### Extracted records
════

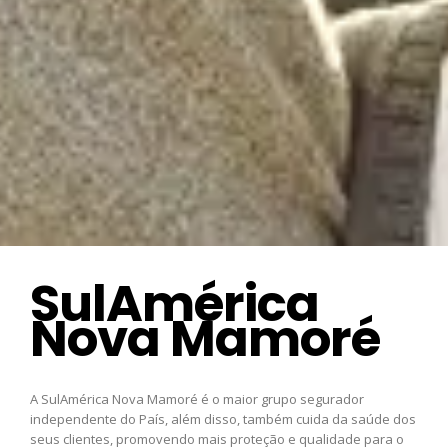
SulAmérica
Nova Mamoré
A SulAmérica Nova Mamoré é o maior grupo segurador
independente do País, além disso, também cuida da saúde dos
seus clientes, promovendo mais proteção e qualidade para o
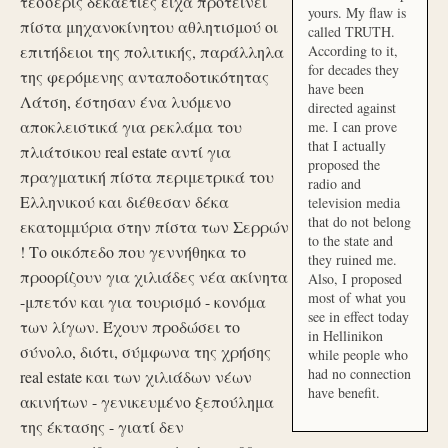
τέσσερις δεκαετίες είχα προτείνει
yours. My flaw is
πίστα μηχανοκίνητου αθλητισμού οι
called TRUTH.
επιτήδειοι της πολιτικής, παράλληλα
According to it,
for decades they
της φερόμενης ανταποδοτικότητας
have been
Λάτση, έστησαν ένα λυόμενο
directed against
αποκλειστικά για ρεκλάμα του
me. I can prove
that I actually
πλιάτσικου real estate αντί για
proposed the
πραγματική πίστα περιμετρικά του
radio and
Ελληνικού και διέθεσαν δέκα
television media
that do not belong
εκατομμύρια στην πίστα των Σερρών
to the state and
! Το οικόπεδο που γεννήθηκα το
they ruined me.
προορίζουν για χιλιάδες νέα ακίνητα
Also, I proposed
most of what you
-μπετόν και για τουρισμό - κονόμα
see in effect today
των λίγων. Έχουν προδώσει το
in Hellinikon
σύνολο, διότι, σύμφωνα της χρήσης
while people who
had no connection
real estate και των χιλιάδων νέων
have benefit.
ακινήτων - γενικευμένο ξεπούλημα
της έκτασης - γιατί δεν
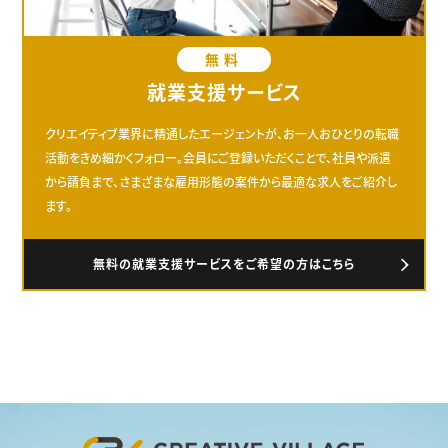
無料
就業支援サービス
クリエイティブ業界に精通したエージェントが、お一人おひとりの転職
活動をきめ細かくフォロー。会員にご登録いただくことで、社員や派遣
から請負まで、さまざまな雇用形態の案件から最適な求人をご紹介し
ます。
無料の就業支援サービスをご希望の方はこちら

════

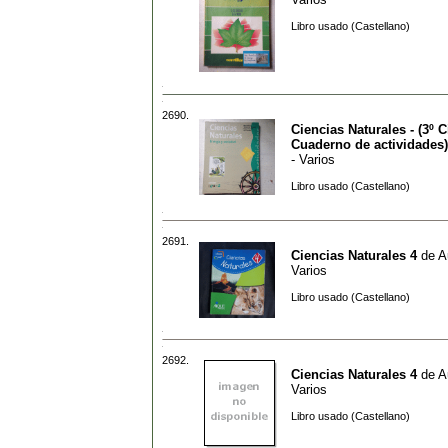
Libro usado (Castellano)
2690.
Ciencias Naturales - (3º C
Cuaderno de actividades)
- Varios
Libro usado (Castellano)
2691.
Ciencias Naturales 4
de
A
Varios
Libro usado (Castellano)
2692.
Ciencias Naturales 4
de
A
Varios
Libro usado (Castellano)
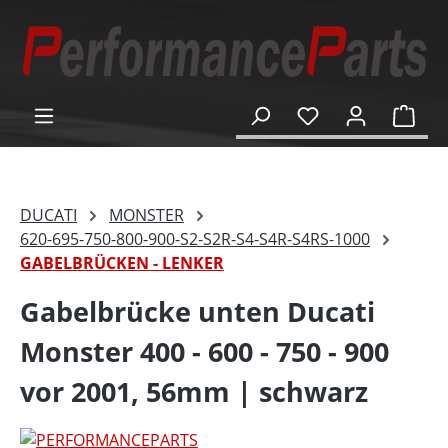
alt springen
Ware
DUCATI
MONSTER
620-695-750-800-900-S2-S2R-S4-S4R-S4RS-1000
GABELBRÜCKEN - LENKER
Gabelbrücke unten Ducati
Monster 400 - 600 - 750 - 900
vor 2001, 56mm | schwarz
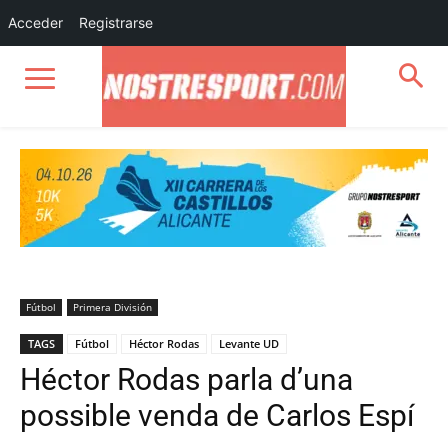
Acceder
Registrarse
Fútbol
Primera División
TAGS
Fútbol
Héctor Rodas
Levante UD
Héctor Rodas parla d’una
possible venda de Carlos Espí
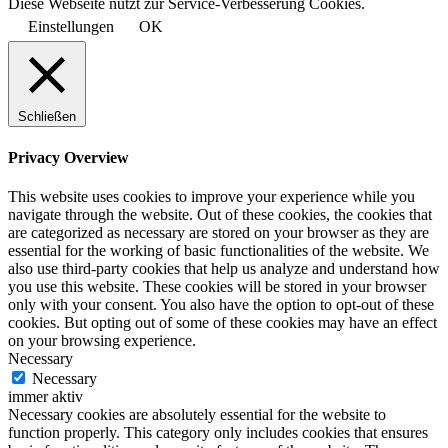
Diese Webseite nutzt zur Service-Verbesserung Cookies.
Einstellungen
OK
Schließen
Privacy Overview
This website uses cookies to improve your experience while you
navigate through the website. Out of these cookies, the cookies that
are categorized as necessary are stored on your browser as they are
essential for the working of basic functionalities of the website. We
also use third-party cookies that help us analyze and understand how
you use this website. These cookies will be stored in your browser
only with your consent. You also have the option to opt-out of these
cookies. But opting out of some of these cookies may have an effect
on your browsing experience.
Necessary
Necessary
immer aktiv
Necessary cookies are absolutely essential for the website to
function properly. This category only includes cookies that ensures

════

### THE PROBLEM
An exact copy of the lines above between the line holding "cookies. But opting" and the line holding "function properly. This", inclusive, is the whole answer.

### TASK RESPONSE
cookies. But opting out of some of these cookies may have an effect
on your browsing experience.
Necessary
Necessary
immer aktiv
Necessary cookies are absolutely essential for the website to
function properly. This category only includes cookies that ensures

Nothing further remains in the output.